## INPUT
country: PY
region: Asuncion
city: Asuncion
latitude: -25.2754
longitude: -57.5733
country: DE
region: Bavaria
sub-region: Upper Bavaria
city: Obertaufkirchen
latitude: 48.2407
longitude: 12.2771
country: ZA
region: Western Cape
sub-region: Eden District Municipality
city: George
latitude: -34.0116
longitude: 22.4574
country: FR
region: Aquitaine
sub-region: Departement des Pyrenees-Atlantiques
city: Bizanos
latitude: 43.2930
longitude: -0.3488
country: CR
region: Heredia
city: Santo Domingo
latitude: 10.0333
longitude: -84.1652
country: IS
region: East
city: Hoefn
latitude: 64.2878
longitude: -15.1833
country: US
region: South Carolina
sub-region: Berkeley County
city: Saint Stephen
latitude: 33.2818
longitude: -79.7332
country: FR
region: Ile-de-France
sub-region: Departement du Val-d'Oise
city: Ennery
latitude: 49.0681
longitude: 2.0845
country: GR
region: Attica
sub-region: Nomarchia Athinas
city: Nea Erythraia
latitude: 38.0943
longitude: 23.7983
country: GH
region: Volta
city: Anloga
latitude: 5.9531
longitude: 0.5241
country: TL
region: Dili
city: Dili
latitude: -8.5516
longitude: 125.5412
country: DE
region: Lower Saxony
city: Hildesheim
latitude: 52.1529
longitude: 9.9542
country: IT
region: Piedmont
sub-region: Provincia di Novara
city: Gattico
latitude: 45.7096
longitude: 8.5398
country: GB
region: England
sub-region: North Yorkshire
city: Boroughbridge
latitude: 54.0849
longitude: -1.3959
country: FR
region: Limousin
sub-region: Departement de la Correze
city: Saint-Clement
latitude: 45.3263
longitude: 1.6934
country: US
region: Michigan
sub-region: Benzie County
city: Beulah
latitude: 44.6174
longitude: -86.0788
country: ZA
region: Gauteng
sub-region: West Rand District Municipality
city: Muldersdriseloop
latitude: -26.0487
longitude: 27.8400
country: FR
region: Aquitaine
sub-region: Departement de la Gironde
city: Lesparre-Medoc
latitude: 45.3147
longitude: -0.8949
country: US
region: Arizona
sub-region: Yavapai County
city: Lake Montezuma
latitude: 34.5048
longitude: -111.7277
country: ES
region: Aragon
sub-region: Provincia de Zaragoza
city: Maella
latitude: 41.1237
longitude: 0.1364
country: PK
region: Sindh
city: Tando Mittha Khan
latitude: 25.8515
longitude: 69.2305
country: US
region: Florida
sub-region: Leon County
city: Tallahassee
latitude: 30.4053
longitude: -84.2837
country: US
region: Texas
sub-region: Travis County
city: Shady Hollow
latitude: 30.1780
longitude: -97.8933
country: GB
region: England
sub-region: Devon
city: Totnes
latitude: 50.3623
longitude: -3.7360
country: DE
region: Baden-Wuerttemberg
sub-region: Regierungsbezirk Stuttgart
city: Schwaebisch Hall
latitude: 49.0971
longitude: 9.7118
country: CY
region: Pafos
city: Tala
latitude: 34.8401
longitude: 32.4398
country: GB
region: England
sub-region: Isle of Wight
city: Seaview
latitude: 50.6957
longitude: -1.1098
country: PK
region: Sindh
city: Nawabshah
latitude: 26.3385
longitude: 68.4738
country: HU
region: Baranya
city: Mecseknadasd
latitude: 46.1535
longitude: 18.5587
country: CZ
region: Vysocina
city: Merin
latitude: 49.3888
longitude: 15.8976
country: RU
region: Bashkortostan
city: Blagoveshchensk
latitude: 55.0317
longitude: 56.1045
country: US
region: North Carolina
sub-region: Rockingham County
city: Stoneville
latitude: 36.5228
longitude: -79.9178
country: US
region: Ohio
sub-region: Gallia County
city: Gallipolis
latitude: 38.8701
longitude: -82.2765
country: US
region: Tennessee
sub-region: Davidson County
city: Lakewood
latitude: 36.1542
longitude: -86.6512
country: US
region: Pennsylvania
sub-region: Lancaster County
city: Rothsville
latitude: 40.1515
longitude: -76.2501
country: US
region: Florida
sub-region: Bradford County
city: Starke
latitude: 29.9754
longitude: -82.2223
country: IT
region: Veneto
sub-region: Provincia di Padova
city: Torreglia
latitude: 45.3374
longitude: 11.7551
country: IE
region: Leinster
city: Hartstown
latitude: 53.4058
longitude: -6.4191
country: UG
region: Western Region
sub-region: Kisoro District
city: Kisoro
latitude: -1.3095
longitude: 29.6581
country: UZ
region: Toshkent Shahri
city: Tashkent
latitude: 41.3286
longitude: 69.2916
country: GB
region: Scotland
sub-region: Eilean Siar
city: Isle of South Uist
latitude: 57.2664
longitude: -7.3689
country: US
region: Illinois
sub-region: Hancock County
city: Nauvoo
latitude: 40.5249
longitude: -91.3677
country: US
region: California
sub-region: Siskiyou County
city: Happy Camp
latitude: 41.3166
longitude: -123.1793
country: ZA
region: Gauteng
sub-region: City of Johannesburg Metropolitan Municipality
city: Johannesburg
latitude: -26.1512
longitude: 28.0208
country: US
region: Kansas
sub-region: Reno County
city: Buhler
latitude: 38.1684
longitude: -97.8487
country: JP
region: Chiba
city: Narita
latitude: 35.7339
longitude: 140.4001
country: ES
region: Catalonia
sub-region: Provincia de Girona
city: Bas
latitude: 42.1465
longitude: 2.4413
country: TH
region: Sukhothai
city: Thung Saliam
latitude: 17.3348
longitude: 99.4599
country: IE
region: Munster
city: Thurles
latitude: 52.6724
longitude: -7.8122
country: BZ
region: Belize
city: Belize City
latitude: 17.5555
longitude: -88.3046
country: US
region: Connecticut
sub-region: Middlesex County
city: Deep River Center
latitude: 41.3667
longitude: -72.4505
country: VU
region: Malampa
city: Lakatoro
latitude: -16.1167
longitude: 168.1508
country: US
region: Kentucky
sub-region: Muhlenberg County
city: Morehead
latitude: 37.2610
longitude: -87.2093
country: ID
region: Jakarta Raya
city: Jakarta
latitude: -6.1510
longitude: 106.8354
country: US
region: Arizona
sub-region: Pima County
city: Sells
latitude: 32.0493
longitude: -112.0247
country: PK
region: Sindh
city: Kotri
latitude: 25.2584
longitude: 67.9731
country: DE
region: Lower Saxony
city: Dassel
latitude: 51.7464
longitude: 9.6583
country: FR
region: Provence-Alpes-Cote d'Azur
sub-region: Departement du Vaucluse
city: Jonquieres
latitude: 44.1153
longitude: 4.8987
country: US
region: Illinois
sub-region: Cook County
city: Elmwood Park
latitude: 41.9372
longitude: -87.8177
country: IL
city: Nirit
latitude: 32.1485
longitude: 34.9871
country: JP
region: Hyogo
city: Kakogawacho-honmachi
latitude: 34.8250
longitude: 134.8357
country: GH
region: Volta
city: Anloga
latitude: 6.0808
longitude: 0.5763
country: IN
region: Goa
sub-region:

## DIRECTIVE
Could you give back every line of the records above, renaming each "sub-region" to "subregion" and leaving everything else unchanged?

## RESPONSE TO THE TASK
country: PY
region: Asuncion
city: Asuncion
latitude: -25.2754
longitude: -57.5733
country: DE
region: Bavaria
subregion: Upper Bavaria
city: Obertaufkirchen
latitude: 48.2407
longitude: 12.2771
country: ZA
region: Western Cape
subregion: Eden District Municipality
city: George
latitude: -34.0116
longitude: 22.4574
country: FR
region: Aquitaine
subregion: Departement des Pyrenees-Atlantiques
city: Bizanos
latitude: 43.2930
longitude: -0.3488
country: CR
region: Heredia
city: Santo Domingo
latitude: 10.0333
longitude: -84.1652
country: IS
region: East
city: Hoefn
latitude: 64.2878
longitude: -15.1833
country: US
region: South Carolina
subregion: Berkeley County
city: Saint Stephen
latitude: 33.2818
longitude: -79.7332
country: FR
region: Ile-de-France
subregion: Departement du Val-d'Oise
city: Ennery
latitude: 49.0681
longitude: 2.0845
country: GR
region: Attica
subregion: Nomarchia Athinas
city: Nea Erythraia
latitude: 38.0943
longitude: 23.7983
country: GH
region: Volta
city: Anloga
latitude: 5.9531
longitude: 0.5241
country: TL
region: Dili
city: Dili
latitude: -8.5516
longitude: 125.5412
country: DE
region: Lower Saxony
city: Hildesheim
latitude: 52.1529
longitude: 9.9542
country: IT
region: Piedmont
subregion: Provincia di Novara
city: Gattico
latitude: 45.7096
longitude: 8.5398
country: GB
region: England
subregion: North Yorkshire
city: Boroughbridge
latitude: 54.0849
longitude: -1.3959
country: FR
region: Limousin
subregion: Departement de la Correze
city: Saint-Clement
latitude: 45.3263
longitude: 1.6934
country: US
region: Michigan
subregion: Benzie County
city: Beulah
latitude: 44.6174
longitude: -86.0788
country: ZA
region: Gauteng
subregion: West Rand District Municipality
city: Muldersdriseloop
latitude: -26.0487
longitude: 27.8400
country: FR
region: Aquitaine
subregion: Departement de la Gironde
city: Lesparre-Medoc
latitude: 45.3147
longitude: -0.8949
country: US
region: Arizona
subregion: Yavapai County
city: Lake Montezuma
latitude: 34.5048
longitude: -111.7277
country: ES
region: Aragon
subregion: Provincia de Zaragoza
city: Maella
latitude: 41.1237
longitude: 0.1364
country: PK
region: Sindh
city: Tando Mittha Khan
latitude: 25.8515
longitude: 69.2305
country: US
region: Florida
subregion: Leon County
city: Tallahassee
latitude: 30.4053
longitude: -84.2837
country: US
region: Texas
subregion: Travis County
city: Shady Hollow
latitude: 30.1780
longitude: -97.8933
country: GB
region: England
subregion: Devon
city: Totnes
latitude: 50.3623
longitude: -3.7360
country: DE
region: Baden-Wuerttemberg
subregion: Regierungsbezirk Stuttgart
city: Schwaebisch Hall
latitude: 49.0971
longitude: 9.7118
country: CY
region: Pafos
city: Tala
latitude: 34.8401
longitude: 32.4398
country: GB
region: England
subregion: Isle of Wight
city: Seaview
latitude: 50.6957
longitude: -1.1098
country: PK
region: Sindh
city: Nawabshah
latitude: 26.3385
longitude: 68.4738
country: HU
region: Baranya
city: Mecseknadasd
latitude: 46.1535
longitude: 18.5587
country: CZ
region: Vysocina
city: Merin
latitude: 49.3888
longitude: 15.8976
country: RU
region: Bashkortostan
city: Blagoveshchensk
latitude: 55.0317
longitude: 56.1045
country: US
region: North Carolina
subregion: Rockingham County
city: Stoneville
latitude: 36.5228
longitude: -79.9178
country: US
region: Ohio
subregion: Gallia County
city: Gallipolis
latitude: 38.8701
longitude: -82.2765
country: US
region: Tennessee
subregion: Davidson County
city: Lakewood
latitude: 36.1542
longitude: -86.6512
country: US
region: Pennsylvania
subregion: Lancaster County
city: Rothsville
latitude: 40.1515
longitude: -76.2501
country: US
region: Florida
subregion: Bradford County
city: Starke
latitude: 29.9754
longitude: -82.2223
country: IT
region: Veneto
subregion: Provincia di Padova
city: Torreglia
latitude: 45.3374
longitude: 11.7551
country: IE
region: Leinster
city: Hartstown
latitude: 53.4058
longitude: -6.4191
country: UG
region: Western Region
subregion: Kisoro District
city: Kisoro
latitude: -1.3095
longitude: 29.6581
country: UZ
region: Toshkent Shahri
city: Tashkent
latitude: 41.3286
longitude: 69.2916
country: GB
region: Scotland
subregion: Eilean Siar
city: Isle of South Uist
latitude: 57.2664
longitude: -7.3689
country: US
region: Illinois
subregion: Hancock County
city: Nauvoo
latitude: 40.5249
longitude: -91.3677
country: US
region: California
subregion: Siskiyou County
city: Happy Camp
latitude: 41.3166
longitude: -123.1793
country: ZA
region: Gauteng
subregion: City of Johannesburg Metropolitan Municipality
city: Johannesburg
latitude: -26.1512
longitude: 28.0208
country: US
region: Kansas
subregion: Reno County
city: Buhler
latitude: 38.1684
longitude: -97.8487
country: JP
region: Chiba
city: Narita
latitude: 35.7339
longitude: 140.4001
country: ES
region: Catalonia
subregion: Provincia de Girona
city: Bas
latitude: 42.1465
longitude: 2.4413
country: TH
region: Sukhothai
city: Thung Saliam
latitude: 17.3348
longitude: 99.4599
country: IE
region: Munster
city: Thurles
latitude: 52.6724
longitude: -7.8122
country: BZ
region: Belize
city: Belize City
latitude: 17.5555
longitude: -88.3046
country: US
region: Connecticut
subregion: Middlesex County
city: Deep River Center
latitude: 41.3667
longitude: -72.4505
country: VU
region: Malampa
city: Lakatoro
latitude: -16.1167
longitude: 168.1508
country: US
region: Kentucky
subregion: Muhlenberg County
city: Morehead
latitude: 37.2610
longitude: -87.2093
country: ID
region: Jakarta Raya
city: Jakarta
latitude: -6.1510
longitude: 106.8354
country: US
region: Arizona
subregion: Pima County
city: Sells
latitude: 32.0493
longitude: -112.0247
country: PK
region: Sindh
city: Kotri
latitude: 25.2584
longitude: 67.9731
country: DE
region: Lower Saxony
city: Dassel
latitude: 51.7464
longitude: 9.6583
country: FR
region: Provence-Alpes-Cote d'Azur
subregion: Departement du Vaucluse
city: Jonquieres
latitude: 44.1153
longitude: 4.8987
country: US
region: Illinois
subregion: Cook County
city: Elmwood Park
latitude: 41.9372
longitude: -87.8177
country: IL
city: Nirit
latitude: 32.1485
longitude: 34.9871
country: JP
region: Hyogo
city: Kakogawacho-honmachi
latitude: 34.8250
longitude: 134.8357
country: GH
region: Volta
city: Anloga
latitude: 6.0808
longitude: 0.5763
country: IN
region: Goa
subregion:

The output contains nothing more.